Los avances en el campo de la biología molecular han permitido ampliar enormemente nuestros conocimientos sobre las enfermedades genéticas, hereditarias o adquiridas, de las que antaño teníamos nociones limitadas sobre sus bases bioquímicas, y en la actualidad pueden ser definidas con gran precisión desde el punto de vista molecular.
Por enfermedades genéticas se entienden aquellos trastornos debidos a alteraciones en un solo gen (monogénicas), las anomalías cromosómicas, las malformaciones congénitas, la herencia poligénica presente en muchas enfermedades comunes, las alteraciones del ADN mitocondrial y las alteraciones debidas a mutaciones en células somáticas.
Las enfermedades genéticas, incluyendo las anomalías cromosómicas y malformaciones congénitas, afectan al 5 % de la población y suponen más del 30 % del total de los ingresos hospitalarios pediátricos en los países desarrollados. Por otra parte, la mayoría de las formas de cáncer son el resultado de anomalías que se producen en nuestro genoma (34),
la mayor parte de las cuales no se transmiten a la descendencia. Otras enfermedades tienen también una incidencia elevada, como la hipercolesterolemia familiar (1/500), la poliquistosis renal del adulto (1/1000), el retraso mental ligado al cromosoma X frágil (1/2000), la distrofia muscular de Duchenne (1/3000) y la neurofibromatosis tipo 1 (1/3500).
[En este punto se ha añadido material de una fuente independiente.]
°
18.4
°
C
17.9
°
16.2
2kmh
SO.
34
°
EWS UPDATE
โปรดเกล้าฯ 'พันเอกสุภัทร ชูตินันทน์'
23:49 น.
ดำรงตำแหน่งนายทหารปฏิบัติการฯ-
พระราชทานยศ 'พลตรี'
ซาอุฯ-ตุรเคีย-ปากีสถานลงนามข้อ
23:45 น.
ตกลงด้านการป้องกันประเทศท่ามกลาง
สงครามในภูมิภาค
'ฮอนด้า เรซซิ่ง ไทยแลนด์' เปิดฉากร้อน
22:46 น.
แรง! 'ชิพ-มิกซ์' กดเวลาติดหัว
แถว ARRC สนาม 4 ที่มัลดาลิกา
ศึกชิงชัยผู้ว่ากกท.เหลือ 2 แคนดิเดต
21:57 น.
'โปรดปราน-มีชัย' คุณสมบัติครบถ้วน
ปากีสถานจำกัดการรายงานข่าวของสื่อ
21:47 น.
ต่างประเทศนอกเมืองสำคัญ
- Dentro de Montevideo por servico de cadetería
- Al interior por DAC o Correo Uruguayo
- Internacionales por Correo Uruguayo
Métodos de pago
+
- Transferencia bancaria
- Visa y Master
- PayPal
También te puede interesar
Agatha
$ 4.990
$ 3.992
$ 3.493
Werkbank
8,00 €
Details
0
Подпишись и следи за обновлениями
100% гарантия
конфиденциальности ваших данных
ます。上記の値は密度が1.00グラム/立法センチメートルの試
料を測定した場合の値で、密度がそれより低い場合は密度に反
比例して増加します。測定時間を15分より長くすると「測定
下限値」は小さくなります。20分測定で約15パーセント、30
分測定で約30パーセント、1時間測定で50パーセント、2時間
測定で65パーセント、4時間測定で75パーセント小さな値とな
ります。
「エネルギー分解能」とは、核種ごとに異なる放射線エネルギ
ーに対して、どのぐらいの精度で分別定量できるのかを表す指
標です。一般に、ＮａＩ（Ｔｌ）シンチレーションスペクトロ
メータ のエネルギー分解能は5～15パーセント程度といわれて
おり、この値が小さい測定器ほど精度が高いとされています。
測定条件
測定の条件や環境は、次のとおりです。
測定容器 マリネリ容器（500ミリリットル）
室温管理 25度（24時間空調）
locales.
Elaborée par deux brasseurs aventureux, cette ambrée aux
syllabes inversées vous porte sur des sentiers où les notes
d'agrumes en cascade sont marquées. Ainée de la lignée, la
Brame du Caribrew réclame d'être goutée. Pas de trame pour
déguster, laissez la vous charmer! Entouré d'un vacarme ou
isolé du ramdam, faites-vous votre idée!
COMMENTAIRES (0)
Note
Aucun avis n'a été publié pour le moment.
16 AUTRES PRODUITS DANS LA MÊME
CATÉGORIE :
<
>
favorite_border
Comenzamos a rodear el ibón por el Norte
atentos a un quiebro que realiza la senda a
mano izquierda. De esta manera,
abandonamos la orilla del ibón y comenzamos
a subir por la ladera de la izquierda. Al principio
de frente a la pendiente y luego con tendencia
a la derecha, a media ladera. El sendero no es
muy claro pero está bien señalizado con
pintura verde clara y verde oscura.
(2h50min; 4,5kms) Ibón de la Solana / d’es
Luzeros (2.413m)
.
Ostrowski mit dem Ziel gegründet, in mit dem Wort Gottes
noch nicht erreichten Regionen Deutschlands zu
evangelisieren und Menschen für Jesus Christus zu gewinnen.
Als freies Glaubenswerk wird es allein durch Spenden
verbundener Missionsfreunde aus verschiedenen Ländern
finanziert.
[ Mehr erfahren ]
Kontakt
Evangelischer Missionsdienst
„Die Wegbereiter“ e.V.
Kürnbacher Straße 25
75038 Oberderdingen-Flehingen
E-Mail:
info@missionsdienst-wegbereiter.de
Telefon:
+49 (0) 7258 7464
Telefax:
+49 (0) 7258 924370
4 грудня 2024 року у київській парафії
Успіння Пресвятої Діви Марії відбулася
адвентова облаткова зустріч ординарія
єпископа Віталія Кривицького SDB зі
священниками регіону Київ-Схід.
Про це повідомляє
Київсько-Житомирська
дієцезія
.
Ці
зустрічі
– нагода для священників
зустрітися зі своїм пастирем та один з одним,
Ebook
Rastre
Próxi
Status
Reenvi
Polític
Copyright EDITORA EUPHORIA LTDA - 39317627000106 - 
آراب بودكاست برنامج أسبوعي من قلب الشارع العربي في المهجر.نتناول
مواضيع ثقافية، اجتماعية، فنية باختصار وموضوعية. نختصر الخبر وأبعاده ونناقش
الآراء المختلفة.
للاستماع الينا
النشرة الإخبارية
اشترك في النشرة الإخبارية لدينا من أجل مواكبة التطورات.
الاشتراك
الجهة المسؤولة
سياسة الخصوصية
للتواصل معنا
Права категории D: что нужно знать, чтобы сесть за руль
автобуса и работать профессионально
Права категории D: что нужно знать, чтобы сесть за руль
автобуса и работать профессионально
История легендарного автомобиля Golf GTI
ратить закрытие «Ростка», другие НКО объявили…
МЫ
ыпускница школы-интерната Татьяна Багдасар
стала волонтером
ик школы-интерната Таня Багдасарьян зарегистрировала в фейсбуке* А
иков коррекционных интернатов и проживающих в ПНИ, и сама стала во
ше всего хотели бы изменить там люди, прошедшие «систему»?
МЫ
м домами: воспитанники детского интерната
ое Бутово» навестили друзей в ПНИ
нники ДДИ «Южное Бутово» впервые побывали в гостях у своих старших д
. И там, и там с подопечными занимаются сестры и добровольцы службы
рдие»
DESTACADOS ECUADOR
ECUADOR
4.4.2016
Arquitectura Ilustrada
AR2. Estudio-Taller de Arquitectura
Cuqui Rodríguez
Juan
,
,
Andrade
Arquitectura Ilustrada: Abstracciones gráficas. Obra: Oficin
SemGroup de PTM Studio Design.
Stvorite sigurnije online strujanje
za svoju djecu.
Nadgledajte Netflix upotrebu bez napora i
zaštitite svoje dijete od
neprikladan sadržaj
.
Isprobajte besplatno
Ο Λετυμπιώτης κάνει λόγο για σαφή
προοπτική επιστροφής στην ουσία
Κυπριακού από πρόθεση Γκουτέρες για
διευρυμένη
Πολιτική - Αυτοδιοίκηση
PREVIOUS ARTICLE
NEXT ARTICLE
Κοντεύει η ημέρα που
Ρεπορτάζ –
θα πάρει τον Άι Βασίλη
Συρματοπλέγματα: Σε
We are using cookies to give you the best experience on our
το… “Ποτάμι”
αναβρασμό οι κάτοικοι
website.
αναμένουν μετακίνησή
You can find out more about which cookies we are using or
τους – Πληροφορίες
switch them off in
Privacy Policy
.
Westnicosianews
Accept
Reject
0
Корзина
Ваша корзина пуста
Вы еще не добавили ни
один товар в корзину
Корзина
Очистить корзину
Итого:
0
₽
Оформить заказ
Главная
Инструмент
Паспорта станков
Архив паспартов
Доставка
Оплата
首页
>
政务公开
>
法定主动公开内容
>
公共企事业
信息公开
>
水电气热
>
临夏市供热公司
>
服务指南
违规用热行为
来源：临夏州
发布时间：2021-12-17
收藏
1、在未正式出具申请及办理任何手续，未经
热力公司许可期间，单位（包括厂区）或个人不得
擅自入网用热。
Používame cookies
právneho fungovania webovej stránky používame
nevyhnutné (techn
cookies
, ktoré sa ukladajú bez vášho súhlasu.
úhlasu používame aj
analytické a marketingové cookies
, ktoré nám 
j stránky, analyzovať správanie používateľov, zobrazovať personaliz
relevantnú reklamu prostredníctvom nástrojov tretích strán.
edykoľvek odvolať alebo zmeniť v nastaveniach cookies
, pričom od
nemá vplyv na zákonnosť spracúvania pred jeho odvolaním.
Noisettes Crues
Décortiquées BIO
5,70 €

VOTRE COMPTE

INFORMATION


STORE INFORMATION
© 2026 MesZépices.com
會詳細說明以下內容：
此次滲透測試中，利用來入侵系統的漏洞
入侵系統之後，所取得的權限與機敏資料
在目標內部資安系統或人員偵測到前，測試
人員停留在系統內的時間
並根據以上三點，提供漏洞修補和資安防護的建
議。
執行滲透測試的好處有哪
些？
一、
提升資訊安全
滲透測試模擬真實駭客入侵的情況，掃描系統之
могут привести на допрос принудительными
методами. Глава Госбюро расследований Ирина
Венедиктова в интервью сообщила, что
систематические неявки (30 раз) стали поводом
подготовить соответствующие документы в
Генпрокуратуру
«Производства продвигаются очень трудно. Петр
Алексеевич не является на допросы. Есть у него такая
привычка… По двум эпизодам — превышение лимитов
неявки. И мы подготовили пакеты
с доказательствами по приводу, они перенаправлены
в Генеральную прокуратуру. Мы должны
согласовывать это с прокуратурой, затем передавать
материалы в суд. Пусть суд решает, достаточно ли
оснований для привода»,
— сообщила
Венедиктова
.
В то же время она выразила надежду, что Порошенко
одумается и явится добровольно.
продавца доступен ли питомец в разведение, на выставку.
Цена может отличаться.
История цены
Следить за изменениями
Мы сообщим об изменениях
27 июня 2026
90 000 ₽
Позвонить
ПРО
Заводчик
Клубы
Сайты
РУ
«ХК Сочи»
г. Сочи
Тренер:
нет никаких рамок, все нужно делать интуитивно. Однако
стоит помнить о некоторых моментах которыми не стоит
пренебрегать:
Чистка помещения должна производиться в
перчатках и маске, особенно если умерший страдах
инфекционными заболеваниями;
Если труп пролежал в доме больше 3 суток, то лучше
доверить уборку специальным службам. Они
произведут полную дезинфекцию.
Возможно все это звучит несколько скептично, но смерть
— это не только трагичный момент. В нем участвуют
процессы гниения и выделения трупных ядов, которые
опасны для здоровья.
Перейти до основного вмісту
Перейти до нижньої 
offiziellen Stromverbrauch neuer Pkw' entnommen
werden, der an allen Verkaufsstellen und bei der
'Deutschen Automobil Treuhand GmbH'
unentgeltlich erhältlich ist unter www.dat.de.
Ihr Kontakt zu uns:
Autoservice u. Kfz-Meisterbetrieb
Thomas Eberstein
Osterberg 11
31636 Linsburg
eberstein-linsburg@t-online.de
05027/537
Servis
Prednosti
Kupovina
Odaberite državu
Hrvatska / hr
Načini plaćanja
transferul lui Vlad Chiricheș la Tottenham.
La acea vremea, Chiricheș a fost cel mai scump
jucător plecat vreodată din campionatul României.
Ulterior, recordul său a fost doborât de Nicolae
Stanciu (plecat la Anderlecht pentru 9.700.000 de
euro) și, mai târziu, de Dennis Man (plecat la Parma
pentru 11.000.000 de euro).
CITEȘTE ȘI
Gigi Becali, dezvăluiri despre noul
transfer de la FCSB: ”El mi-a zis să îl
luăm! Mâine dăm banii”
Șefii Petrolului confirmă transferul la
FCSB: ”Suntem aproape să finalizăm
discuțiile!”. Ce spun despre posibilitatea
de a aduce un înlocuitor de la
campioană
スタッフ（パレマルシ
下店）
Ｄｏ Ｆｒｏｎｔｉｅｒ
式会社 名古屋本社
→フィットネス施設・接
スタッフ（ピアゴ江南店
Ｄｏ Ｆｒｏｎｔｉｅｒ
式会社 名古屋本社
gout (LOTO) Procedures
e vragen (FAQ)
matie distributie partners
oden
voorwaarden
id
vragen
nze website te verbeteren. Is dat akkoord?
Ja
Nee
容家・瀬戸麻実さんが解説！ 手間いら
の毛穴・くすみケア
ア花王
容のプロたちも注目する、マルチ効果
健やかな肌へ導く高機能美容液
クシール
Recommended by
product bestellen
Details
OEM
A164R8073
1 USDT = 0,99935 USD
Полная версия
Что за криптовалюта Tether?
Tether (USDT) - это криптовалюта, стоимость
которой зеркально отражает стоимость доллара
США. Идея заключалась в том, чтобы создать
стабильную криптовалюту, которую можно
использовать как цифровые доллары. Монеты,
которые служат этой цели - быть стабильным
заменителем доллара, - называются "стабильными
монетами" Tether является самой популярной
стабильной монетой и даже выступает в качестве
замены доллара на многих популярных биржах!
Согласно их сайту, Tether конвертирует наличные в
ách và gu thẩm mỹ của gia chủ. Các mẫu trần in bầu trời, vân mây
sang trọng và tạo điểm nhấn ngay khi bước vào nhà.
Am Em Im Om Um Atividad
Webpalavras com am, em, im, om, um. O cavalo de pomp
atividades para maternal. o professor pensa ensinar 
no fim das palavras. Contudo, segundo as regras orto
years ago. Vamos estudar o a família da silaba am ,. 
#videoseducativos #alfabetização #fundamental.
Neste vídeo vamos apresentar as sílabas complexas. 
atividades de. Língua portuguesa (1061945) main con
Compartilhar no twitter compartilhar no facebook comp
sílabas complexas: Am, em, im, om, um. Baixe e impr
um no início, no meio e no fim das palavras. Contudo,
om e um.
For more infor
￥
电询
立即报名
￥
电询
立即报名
Los trastornos moleculares de algunas de las enfermedades monogénicas son bien conocidas. En unos casos se ha clonado el gen responsable a partir de la proteína para la que se codifica, mientras que en otros ha sido preciso recurrir a la denominada genética inversa. Sin embargo, para muchas enfermedades hereditarias monogénicas no se han identificado todavía los genes implicados en su origen, aunque muchos ya se han localizado en el genoma. Algunos de
los procesos de mayor relevancia e impacto son: Hemoglobinopatias, hemofilias, fenilcetonuria, hipercoles terolemia familiar, déficit de alfa dos antitripsina, distrofia muscular, fibrosis quística, retraso mental ligado al cromosoma X frágil, síndrome de Marfán, corea de Huntington (35), distrofia miotónica, poliquistosis renal del adulto (36), talasemia (37) etc.
Se encuentran en fase de ensayos estrategias innovadoras encaminadas a impedir la síntesis de proteínas relacionadas con enfermedades. En la síntesis de una proteína se requiere que el gen que cifra su composición se transcriba en moléculas de ARN mensajero. Luego, el ARN debe traducirse en copias de la proteína. La estrategia basada en los triplices propone detener la producción de proteínas no deseadas. Para ello inhibe la transcripción del gen correspondiente. En la estrategia antisentido, el objetivo es impedir selectivamente su traducción .
El proyecto Genoma Humano pretende entre otras cosas, la identificación de los factores genéticos de enfermedades comunes, mejorar el diagnóstico de estas patologías, valorar los riesgos individuales de cada enfermo y evaluar su problemática, desarrollar nuevos medicamentos y analizar la eficacia farmacológica, toxicológica y aquellos efectos secundarios que se pudiesen presentar en cada individuo. Permitirá identificar los genes que influyen en el
comportamiento, en la inteligencia, en la sociabilidad y en muy diversos aspectos.